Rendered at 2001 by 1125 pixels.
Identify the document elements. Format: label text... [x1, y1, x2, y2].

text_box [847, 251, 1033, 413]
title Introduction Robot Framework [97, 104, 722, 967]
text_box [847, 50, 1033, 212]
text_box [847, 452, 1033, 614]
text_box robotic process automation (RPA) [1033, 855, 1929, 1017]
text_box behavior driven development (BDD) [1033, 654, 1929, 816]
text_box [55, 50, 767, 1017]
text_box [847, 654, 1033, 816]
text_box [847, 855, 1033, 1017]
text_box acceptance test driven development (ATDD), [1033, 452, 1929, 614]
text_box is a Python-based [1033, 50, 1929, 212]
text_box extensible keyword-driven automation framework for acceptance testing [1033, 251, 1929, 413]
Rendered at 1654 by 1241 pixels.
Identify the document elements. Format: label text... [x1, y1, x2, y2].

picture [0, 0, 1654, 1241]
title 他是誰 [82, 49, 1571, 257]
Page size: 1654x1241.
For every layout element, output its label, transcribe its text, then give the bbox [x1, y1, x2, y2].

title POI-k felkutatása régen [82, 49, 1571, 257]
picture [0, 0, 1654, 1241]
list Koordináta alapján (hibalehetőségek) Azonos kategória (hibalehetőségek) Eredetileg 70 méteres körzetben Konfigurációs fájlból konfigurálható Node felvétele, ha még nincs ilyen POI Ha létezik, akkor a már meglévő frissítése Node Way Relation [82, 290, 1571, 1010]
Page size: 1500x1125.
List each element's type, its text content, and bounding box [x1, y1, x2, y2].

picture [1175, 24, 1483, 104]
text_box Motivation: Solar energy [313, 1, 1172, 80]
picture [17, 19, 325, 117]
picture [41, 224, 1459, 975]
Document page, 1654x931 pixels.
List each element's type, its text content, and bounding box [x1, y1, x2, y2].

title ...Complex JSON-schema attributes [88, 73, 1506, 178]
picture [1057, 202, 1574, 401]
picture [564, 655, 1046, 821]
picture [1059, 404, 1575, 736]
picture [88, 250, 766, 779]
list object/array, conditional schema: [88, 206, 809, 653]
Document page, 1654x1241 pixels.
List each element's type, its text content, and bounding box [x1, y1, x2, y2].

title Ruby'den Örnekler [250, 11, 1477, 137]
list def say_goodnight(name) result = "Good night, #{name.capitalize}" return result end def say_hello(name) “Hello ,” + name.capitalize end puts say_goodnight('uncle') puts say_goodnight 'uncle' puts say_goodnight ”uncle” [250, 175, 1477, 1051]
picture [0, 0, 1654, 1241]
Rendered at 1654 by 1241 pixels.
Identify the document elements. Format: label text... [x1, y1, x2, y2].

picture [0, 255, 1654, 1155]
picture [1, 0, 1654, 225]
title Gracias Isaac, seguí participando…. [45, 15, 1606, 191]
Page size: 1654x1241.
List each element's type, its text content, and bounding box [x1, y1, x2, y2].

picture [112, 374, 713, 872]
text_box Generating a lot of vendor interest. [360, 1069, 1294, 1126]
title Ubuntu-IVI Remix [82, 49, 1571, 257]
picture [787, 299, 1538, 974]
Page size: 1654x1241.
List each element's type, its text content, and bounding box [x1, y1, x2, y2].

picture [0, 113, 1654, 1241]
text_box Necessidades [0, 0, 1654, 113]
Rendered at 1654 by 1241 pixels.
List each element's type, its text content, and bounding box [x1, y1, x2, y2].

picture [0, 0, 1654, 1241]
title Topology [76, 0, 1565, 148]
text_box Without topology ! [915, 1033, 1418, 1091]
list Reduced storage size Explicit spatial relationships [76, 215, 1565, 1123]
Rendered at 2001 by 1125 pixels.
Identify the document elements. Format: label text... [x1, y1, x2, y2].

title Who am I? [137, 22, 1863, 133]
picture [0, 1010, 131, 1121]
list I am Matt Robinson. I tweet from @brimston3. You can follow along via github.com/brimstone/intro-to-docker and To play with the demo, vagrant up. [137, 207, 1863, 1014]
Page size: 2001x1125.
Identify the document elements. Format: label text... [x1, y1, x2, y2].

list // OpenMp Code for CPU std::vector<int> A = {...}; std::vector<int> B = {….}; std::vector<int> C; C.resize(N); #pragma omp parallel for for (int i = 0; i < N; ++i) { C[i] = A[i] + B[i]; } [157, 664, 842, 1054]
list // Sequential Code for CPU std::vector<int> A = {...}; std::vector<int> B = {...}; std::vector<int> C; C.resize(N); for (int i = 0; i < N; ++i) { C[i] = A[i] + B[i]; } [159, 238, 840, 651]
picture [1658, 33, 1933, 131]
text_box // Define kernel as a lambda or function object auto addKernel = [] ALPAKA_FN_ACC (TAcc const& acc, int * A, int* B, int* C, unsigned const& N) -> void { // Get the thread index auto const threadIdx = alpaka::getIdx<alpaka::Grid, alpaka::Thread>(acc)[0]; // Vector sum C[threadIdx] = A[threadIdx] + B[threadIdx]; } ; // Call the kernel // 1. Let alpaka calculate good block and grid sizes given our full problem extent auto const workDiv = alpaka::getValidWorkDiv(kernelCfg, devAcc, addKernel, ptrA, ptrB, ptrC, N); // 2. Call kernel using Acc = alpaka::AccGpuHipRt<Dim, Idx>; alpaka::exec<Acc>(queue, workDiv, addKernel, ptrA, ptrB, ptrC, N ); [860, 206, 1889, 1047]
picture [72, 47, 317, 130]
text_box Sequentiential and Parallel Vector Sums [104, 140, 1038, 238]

§ **Exercise objective**:
Please reproduce all of the lines above, character for character, without changing anything.

§ **Finished exercise**:
Rendered at 2001 by 1125 pixels.
Identify the document elements. Format: label text... [x1, y1, x2, y2].

text_box [847, 251, 1033, 413]
title Introduction Robot Framework [97, 104, 722, 967]
text_box [847, 50, 1033, 212]
text_box [847, 452, 1033, 614]
text_box robotic process automation (RPA) [1033, 855, 1929, 1017]
text_box behavior driven development (BDD) [1033, 654, 1929, 816]
text_box [55, 50, 767, 1017]
text_box [847, 654, 1033, 816]
text_box [847, 855, 1033, 1017]
text_box acceptance test driven development (ATDD), [1033, 452, 1929, 614]
text_box is a Python-based [1033, 50, 1929, 212]
text_box extensible keyword-driven automation framework for acceptance testing [1033, 251, 1929, 413]
Rendered at 1654 by 1241 pixels.
Identify the document elements. Format: label text... [x1, y1, x2, y2].

picture [0, 0, 1654, 1241]
title 他是誰 [82, 49, 1571, 257]
Page size: 1654x1241.
For every layout element, output its label, transcribe its text, then give the bbox [x1, y1, x2, y2].

title POI-k felkutatása régen [82, 49, 1571, 257]
picture [0, 0, 1654, 1241]
list Koordináta alapján (hibalehetőségek) Azonos kategória (hibalehetőségek) Eredetileg 70 méteres körzetben Konfigurációs fájlból konfigurálható Node felvétele, ha még nincs ilyen POI Ha létezik, akkor a már meglévő frissítése Node Way Relation [82, 290, 1571, 1010]
Page size: 1500x1125.
List each element's type, its text content, and bounding box [x1, y1, x2, y2].

picture [1175, 24, 1483, 104]
text_box Motivation: Solar energy [313, 1, 1172, 80]
picture [17, 19, 325, 117]
picture [41, 224, 1459, 975]
Document page, 1654x931 pixels.
List each element's type, its text content, and bounding box [x1, y1, x2, y2].

title ...Complex JSON-schema attributes [88, 73, 1506, 178]
picture [1057, 202, 1574, 401]
picture [564, 655, 1046, 821]
picture [1059, 404, 1575, 736]
picture [88, 250, 766, 779]
list object/array, conditional schema: [88, 206, 809, 653]
Document page, 1654x1241 pixels.
List each element's type, its text content, and bounding box [x1, y1, x2, y2].

title Ruby'den Örnekler [250, 11, 1477, 137]
list def say_goodnight(name) result = "Good night, #{name.capitalize}" return result end def say_hello(name) “Hello ,” + name.capitalize end puts say_goodnight('uncle') puts say_goodnight 'uncle' puts say_goodnight ”uncle” [250, 175, 1477, 1051]
picture [0, 0, 1654, 1241]
Rendered at 1654 by 1241 pixels.
Identify the document elements. Format: label text... [x1, y1, x2, y2].

picture [0, 255, 1654, 1155]
picture [1, 0, 1654, 225]
title Gracias Isaac, seguí participando…. [45, 15, 1606, 191]
Page size: 1654x1241.
List each element's type, its text content, and bounding box [x1, y1, x2, y2].

picture [112, 374, 713, 872]
text_box Generating a lot of vendor interest. [360, 1069, 1294, 1126]
title Ubuntu-IVI Remix [82, 49, 1571, 257]
picture [787, 299, 1538, 974]
Page size: 1654x1241.
List each element's type, its text content, and bounding box [x1, y1, x2, y2].

picture [0, 113, 1654, 1241]
text_box Necessidades [0, 0, 1654, 113]
Rendered at 1654 by 1241 pixels.
List each element's type, its text content, and bounding box [x1, y1, x2, y2].

picture [0, 0, 1654, 1241]
title Topology [76, 0, 1565, 148]
text_box Without topology ! [915, 1033, 1418, 1091]
list Reduced storage size Explicit spatial relationships [76, 215, 1565, 1123]
Rendered at 2001 by 1125 pixels.
Identify the document elements. Format: label text... [x1, y1, x2, y2].

title Who am I? [137, 22, 1863, 133]
picture [0, 1010, 131, 1121]
list I am Matt Robinson. I tweet from @brimston3. You can follow along via github.com/brimstone/intro-to-docker and To play with the demo, vagrant up. [137, 207, 1863, 1014]
Page size: 2001x1125.
Identify the document elements. Format: label text... [x1, y1, x2, y2].

list // OpenMp Code for CPU std::vector<int> A = {...}; std::vector<int> B = {….}; std::vector<int> C; C.resize(N); #pragma omp parallel for for (int i = 0; i < N; ++i) { C[i] = A[i] + B[i]; } [157, 664, 842, 1054]
list // Sequential Code for CPU std::vector<int> A = {...}; std::vector<int> B = {...}; std::vector<int> C; C.resize(N); for (int i = 0; i < N; ++i) { C[i] = A[i] + B[i]; } [159, 238, 840, 651]
picture [1658, 33, 1933, 131]
text_box // Define kernel as a lambda or function object auto addKernel = [] ALPAKA_FN_ACC (TAcc const& acc, int * A, int* B, int* C, unsigned const& N) -> void { // Get the thread index auto const threadIdx = alpaka::getIdx<alpaka::Grid, alpaka::Thread>(acc)[0]; // Vector sum C[threadIdx] = A[threadIdx] + B[threadIdx]; } ; // Call the kernel // 1. Let alpaka calculate good block and grid sizes given our full problem extent auto const workDiv = alpaka::getValidWorkDiv(kernelCfg, devAcc, addKernel, ptrA, ptrB, ptrC, N); // 2. Call kernel using Acc = alpaka::AccGpuHipRt<Dim, Idx>; alpaka::exec<Acc>(queue, workDiv, addKernel, ptrA, ptrB, ptrC, N ); [860, 206, 1889, 1047]
picture [72, 47, 317, 130]
text_box Sequentiential and Parallel Vector Sums [104, 140, 1038, 238]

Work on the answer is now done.